- Preoperative patient evaluation should include an assessment of endocrine, metabolic, physical, nutritional, and psychologic health.
- Preoperative patient evaluation should include routine clinical tests and diabetes-specific metrics. The DSS-II group recommends the following:
- Standard preoperative tests used for GI surgery at that particular institution
- Recent tests of the patient’s diabetes status, including HbA1c, fasting glucose, lipid profile, retinopathy, nephropathy, and neuropathy
- Tests to distinguish type 1 diabetes from type 2 diabetes
- An attempt to improve glycemic control should be made before surgery to reduce the risk for postoperative infection due to hyperglycemia.
Choice of procedure
- Of the 4 accepted operations for metabolic surgery, RYGB appears to have the most favorable risk-benefit profile for most patients with type 2 diabetes.
- Longer-term studies are needed for VSG, though current evidence suggests it results in significant weight loss and major improvement of type 2 diabetes.
- LAGB is effective for improving glycemic control in patients with obesity and type 2 diabetes, but it has a greater risk for reoperation/revision compared with RYGB due to failure or band-related complications.
- Evidence suggests that BPD/BPD-DS may be the most effective procedure for improving glycemic control and weight loss. However, the procedure has a significant risk of nutritional deficiencies that makes its risk-benefit profile less favorable than the other 3 procedures for most patients. BPD/BPD-DS should be considered only for patients with extreme levels of obesity.
- After surgery, the patient should continue to be managed by a multidisciplinary team that includes endocrinologists, surgeons, nutritionists, and nurses with diabetes expertise.
- Follow-up should include surgical and nutritional evaluations at least every 6 months for the first 2 years post-surgery. Follow-ups should occur at least annually thereafter.
- Glycemic control should be monitored according to standard diabetes care, unless the patient has a documented, stable condition of nondiabetic glycemia.
- Patients who have reached stable normalization of hyperglycemia for at least 6 months should have their glycemic control monitored with the frequency recommended for patients with prediabetes.

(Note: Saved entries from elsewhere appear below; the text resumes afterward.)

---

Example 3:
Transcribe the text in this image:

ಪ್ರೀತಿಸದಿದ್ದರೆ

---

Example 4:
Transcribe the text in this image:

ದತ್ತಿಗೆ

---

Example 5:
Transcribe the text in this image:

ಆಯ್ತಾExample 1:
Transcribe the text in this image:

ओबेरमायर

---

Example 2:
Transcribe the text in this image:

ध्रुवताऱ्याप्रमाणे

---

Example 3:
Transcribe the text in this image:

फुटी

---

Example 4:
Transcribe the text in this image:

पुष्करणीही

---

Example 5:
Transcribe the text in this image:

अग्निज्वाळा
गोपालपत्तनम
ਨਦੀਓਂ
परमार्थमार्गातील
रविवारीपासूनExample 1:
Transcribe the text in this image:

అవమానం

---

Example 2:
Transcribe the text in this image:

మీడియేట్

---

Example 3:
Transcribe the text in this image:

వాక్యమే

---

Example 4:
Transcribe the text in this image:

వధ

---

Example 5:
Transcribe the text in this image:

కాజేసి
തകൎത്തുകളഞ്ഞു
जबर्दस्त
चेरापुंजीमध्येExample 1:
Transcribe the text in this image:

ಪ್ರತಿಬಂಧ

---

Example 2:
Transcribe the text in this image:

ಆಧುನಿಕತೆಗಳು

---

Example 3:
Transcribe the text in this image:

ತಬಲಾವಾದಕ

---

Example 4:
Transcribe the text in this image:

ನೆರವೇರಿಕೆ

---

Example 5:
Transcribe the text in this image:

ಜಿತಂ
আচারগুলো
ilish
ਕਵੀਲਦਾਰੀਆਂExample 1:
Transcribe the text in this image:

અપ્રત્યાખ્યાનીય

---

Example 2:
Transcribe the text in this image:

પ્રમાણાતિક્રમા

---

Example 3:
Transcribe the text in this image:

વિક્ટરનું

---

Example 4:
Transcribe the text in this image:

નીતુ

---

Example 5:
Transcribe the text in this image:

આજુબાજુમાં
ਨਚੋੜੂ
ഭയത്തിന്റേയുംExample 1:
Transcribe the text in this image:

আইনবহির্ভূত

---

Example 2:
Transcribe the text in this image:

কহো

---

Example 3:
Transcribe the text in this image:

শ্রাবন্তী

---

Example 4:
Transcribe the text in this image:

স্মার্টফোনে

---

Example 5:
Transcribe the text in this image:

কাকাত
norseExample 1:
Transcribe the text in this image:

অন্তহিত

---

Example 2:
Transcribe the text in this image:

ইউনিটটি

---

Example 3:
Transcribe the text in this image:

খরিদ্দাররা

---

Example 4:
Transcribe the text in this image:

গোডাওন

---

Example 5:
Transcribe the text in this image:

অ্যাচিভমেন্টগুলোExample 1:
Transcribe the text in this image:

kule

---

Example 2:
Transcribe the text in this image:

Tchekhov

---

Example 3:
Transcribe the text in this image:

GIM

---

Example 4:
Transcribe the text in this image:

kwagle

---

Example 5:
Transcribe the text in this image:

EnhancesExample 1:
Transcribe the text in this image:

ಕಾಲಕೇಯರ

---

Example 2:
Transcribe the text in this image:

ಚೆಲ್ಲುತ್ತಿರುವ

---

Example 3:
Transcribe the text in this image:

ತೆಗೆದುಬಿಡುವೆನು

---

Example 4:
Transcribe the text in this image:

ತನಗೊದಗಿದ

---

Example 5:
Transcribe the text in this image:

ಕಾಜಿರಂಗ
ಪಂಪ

- Patients with stable nondiabetic glycemia for less than 5 years should be monitored for diabetes-related complications at the same frequency as before remission. When a patient has been in remission for 5 years, monitoring can be performed less frequently.
- During the first 6 months after surgery, patients should be evaluated for glycemic control, and antidiabetes medication(s) should be tapered according to clinician opinion. Medication should not be discontinued until laboratory proof of stable glycemic normalization for at least 2 3-month HbA1c cycles is obtained.

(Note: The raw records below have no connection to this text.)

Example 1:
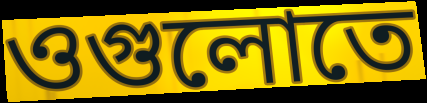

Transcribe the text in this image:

ওগুলোতে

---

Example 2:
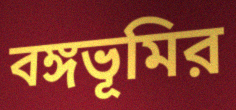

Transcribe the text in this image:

বঙ্গভূমির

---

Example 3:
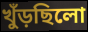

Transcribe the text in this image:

খুঁড়ছিলো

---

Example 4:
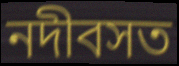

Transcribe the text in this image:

নদীবসত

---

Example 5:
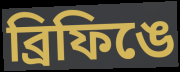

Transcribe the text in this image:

ব্রিফিঙে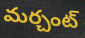
మర్చంట్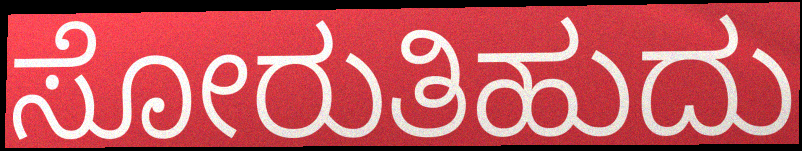
ಸೋರುತಿಹುದು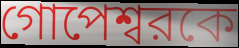
গোপেশ্বরকেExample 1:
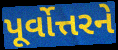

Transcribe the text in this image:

પૂર્વોત્તરને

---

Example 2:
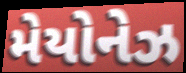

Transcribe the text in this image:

મેયોનેઝ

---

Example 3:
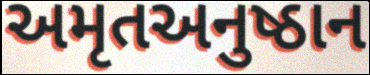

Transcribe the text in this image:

અમૃતઅનુષ્ઠાન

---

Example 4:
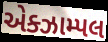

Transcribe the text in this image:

એક્ઝામ્પલ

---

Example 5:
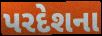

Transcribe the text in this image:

પરદેશના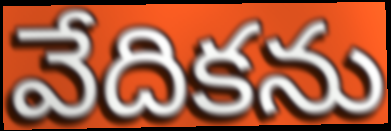
వేదికనుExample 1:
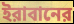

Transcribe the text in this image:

ইরাবানের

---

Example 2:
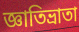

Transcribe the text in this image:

জ্ঞাতিভ্রাতা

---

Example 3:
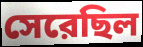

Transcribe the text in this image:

সেরেছিল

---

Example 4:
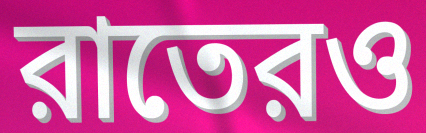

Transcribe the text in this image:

রাতেরও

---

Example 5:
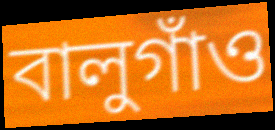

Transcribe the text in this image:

বালুগাঁও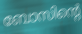
ബോസിന്റെ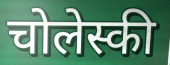
चोलेस्की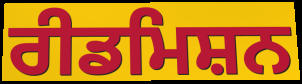
ਰੀਡਮਿਸ਼ਨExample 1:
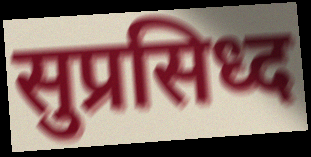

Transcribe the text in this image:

सुप्रसिध्द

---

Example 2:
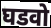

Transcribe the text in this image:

घडवो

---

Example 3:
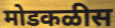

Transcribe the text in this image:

मोडकळीस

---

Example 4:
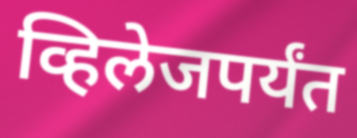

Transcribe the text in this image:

व्हिलेजपर्यंत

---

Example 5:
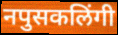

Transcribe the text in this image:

नपुसकलिंगीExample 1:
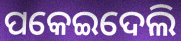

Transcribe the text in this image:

ପକେଇଦେଲି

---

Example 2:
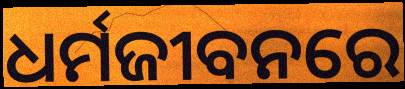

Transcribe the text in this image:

ଧର୍ମଜୀବନରେ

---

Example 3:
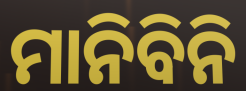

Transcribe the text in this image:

ମାନିବିନି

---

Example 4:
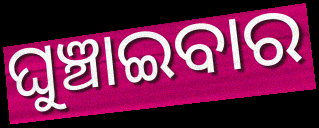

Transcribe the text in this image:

ଘୁଞ୍ଚାଇବାର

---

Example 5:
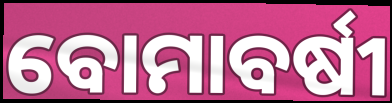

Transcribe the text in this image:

ବୋମାବର୍ଷୀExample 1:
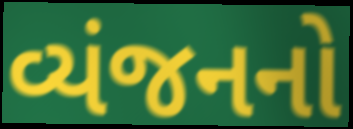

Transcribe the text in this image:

વ્યંજનનો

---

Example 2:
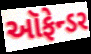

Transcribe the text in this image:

ઑફેન્ડર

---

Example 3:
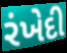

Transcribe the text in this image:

રંખેદી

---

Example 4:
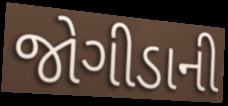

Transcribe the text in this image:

જોગીડાની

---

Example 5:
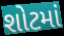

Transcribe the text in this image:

શોટમાં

- If plasma glucose levels rapidly approach the normal range in the early postoperative stage, adjustments to medications should be made to prevent hypoglycemia. Metformin, thiazolidinediones, GLP-1 analogs, DPP-4 inhibitors, α-glucosidase inhibitors, and SGLT2 inhibitors all have low risks of inducing hypoglycemia.
- Patients must be provided with ongoing and long-term monitoring of micronutrient status, nutritional supplementation, and support that adheres to guidelines for postoperative management of metabolic/bariatric surgery by national and international societies.
“The new guidelines provide much needed guidance for general practitioners, endocrinologists, and diabetes specialists about the use of metabolic surgery in the treatment of obese patients with [type 2 diabetes],” said William T. Cefalu, MD, executive director of the Pennington Biomedical Research Center at Louisiana State University, in a related commentary. “Compared with previous guidelines for bariatric surgery, which used only BMI thresholds to select surgical candidates, the DSS-II recommendations introduce the use of diabetes-related parameters to help identify clinical scenarios where surgical treatment of [type 2 diabetes] should be prioritized.”
- Rubino F, Nathan DM, Eckel RH, et al. Metabolic surgery in the treatment algorithm for type 2 diabetes: a joint statement by international diabetes organizations. Diabetes Care. 2016; 39(6):861-877.
- Cefalu WT, Rubino F, Cummings DE. Metabolic surgery for type 2 diabetes: changing the landscape of diabetes care. Diabetes Care. 2016; 39(6):857-860.